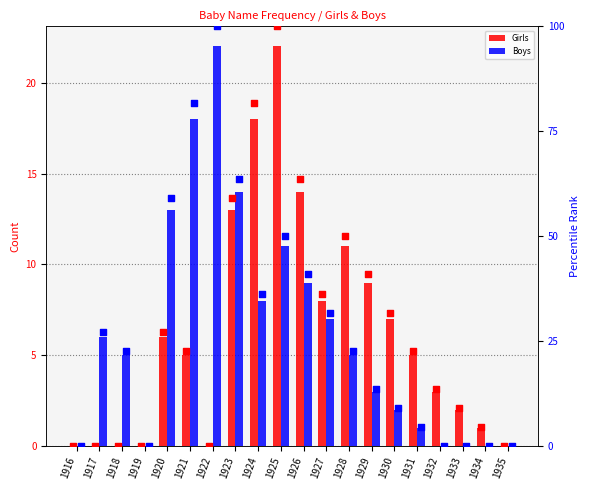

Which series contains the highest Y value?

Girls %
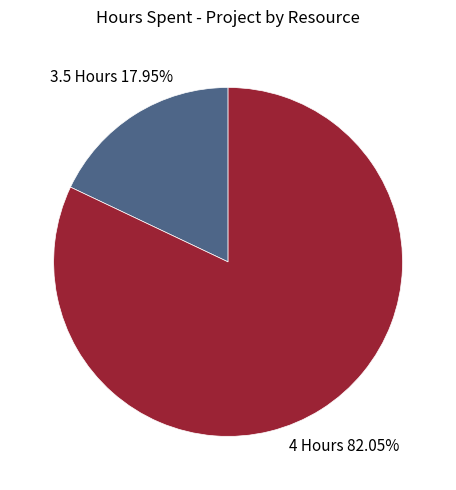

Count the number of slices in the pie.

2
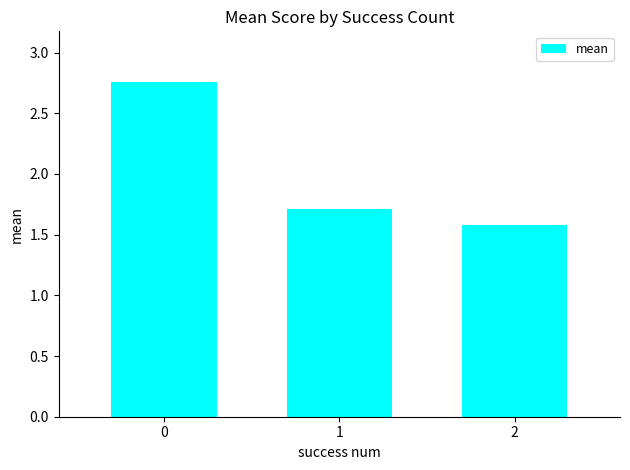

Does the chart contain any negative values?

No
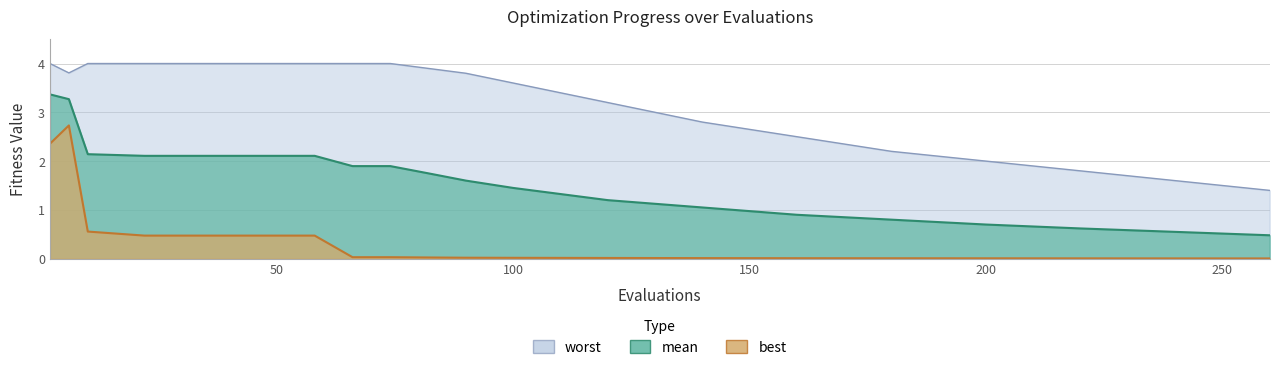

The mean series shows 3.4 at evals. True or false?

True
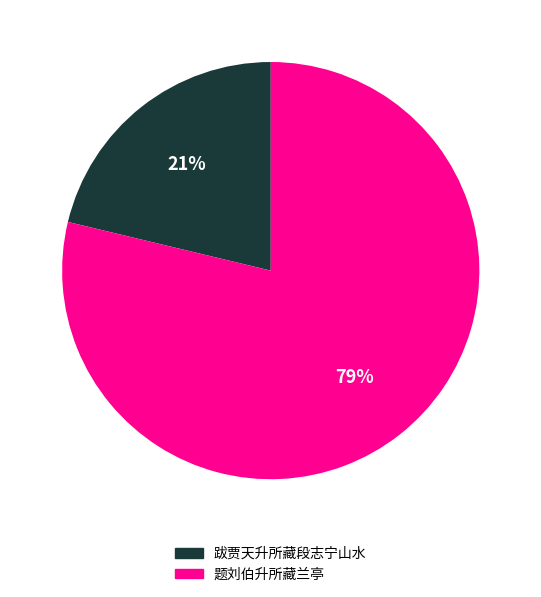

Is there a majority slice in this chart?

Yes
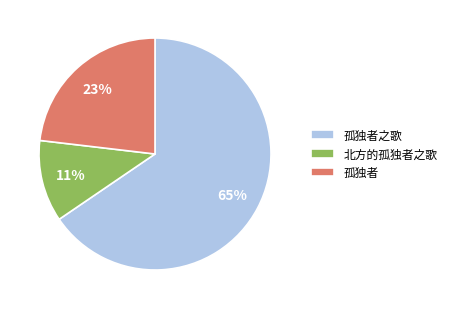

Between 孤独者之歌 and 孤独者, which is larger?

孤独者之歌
--- --- ---
## WORK INSTRUCTIONS
Locate every line of the records above that contains the word "True", and copy each such line in full.

## FINISHED EXERCISE
The mean series shows 3.4 at evals. True or false?
True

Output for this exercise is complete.